Кстати говоря, боцман Василий Павлович Алексеев в этот день поразил меня своим воистину волшебным даром телепата. После встречи с 'Обью' я побежал и радиорубку и столкнулся на лестнице с боцманом. Увидев в моей руке исписанный листок, он ухмыльнулся и сказал:
- 'Пробиваемся вслед за 'Обью' к Мирному в тяжелой ледовой обстановке'?
- Почти слово в слово! - изумился я. - Расскажите, как угадали? Вы же не видели, как я писал!
- Секрет фирмы, - продолжал ухмыляться боцман. - Обыкновенное чтение мыслей на расстоянии!
- Нет, в самом деле?
- Ну а если в самом деле, то я знаю вашего брата корреспондента, все одно и то же пишут. Как в 'Золотом теленке': 'Из трубы паровоза валит дым!'
И ушел, снисходительно похлопав по плечу озадаченного корреспондента.
Радиограмму я, конечно, выбросил в урну и побежал сочинять другую, по возможности без ярко выраженного штампа.
На следующее утро 'Обь' пробила нам дорогу к припаю. До Мирного осталось не больше пятнадцати миль. Морское путешествие закончилось, между судами и берегом - сплошной припайный лед. Впрочем, это еще неизвестно, сплошной ли он, чаще всего под невинным снежным покровом скрываются трещины. В одну из них в Первой антарктической экспедиции провалился вместе с трактором Иван Хмара. В другой трещине в начале этого года погиб при транспортировке грузов с 'Оби' Василий Рыскалин...

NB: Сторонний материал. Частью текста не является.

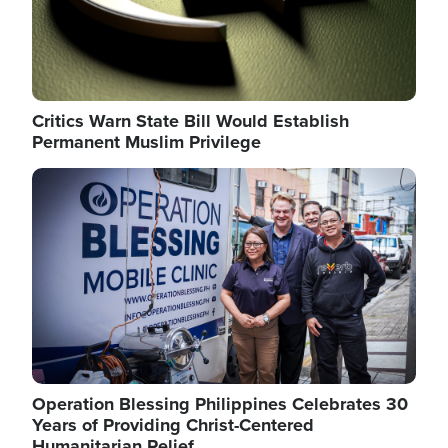
Critics Warn State Bill Would Establish
Permanent Muslim Privilege
Image
Operation Blessing Philippines Celebrates 30
Years of Providing Christ-Centered
Humanitarian Relief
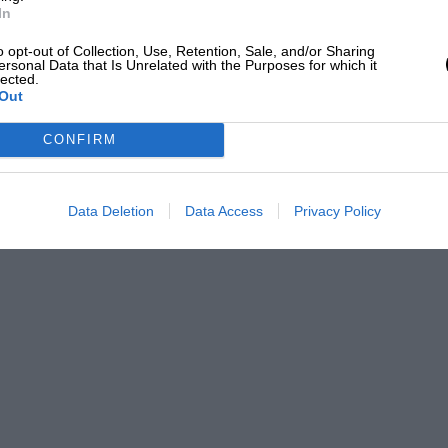
In
o opt-out of Collection, Use, Retention, Sale, and/or Sharing
ersonal Data that Is Unrelated with the Purposes for which it
lected.
Out
CONFIRM
Data Deletion
Data Access
Privacy Policy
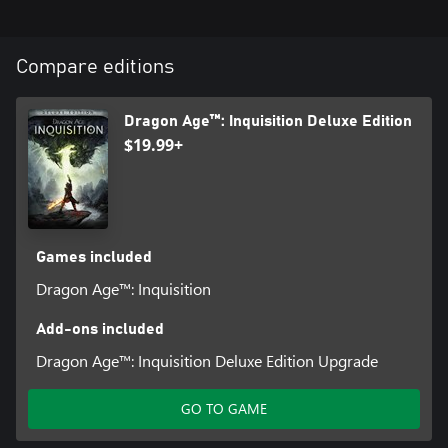
Compare editions
Dragon Age™: Inquisition Deluxe Edition
$19.99+
Games included
Dragon Age™: Inquisition
Add-ons included
Dragon Age™: Inquisition Deluxe Edition Upgrade
GO TO GAME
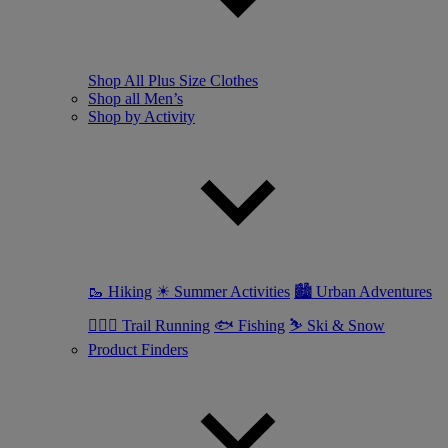
Shop All Plus Size Clothes
Shop all Men’s
Shop by Activity
🥾 Hiking
☀ Summer Activities
🏙 Urban Adventures
🏃🏼‍♂️ Trail Running
🐟 Fishing
⛷ Ski & Snow
Product Finders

С борта 'Оби' на припай спустились два научных сотрудника, их задача проверить надежность льда. Столпившись у фальшборта, мы следили за их работой, следили с замиранием сердца - что ни говори, а скоро и нам спускаться на этот лед. Но нашему настроению не суждено было долго оставаться торжественным. Протирая по пути очки, подошел один товарищ, сощурил близорукие глава и с абсолютно неожиданным энтузиазмом заорал во все горло:
- Ребята, смотрите! Какие большие пингвины!
Под всеобщий хохот 'очкарик' бежал с палубы. А вскоре действительно появились пингвины Адели, или адельки, как их фамильярно здесь называют. Они мчались к нам со всех ног, ужасно боясь опоздать, спотыкались и падали, проползали десяток метров на животе и снова поднимались. Отдышавшись, адельки застывали как статуэтки - позировали.
Но любоваться пингвинами было некогда. С 'Оби' уже сгружали самолеты, и восточникам, летящим первыми рейсами, было велено готовиться к выходу на лед.
Я помчался в каюту за вещами. Помню, что в эту минуту мне вдруг пришла в голову парадоксальная мысль:
'Я единственный участник экспедиции, который не связан никакими обязанностями, кроме дежурства на камбузе. Я могу остаться на 'Визе', десяток дней побродить по Мирному и еще через месяц вернуться домой.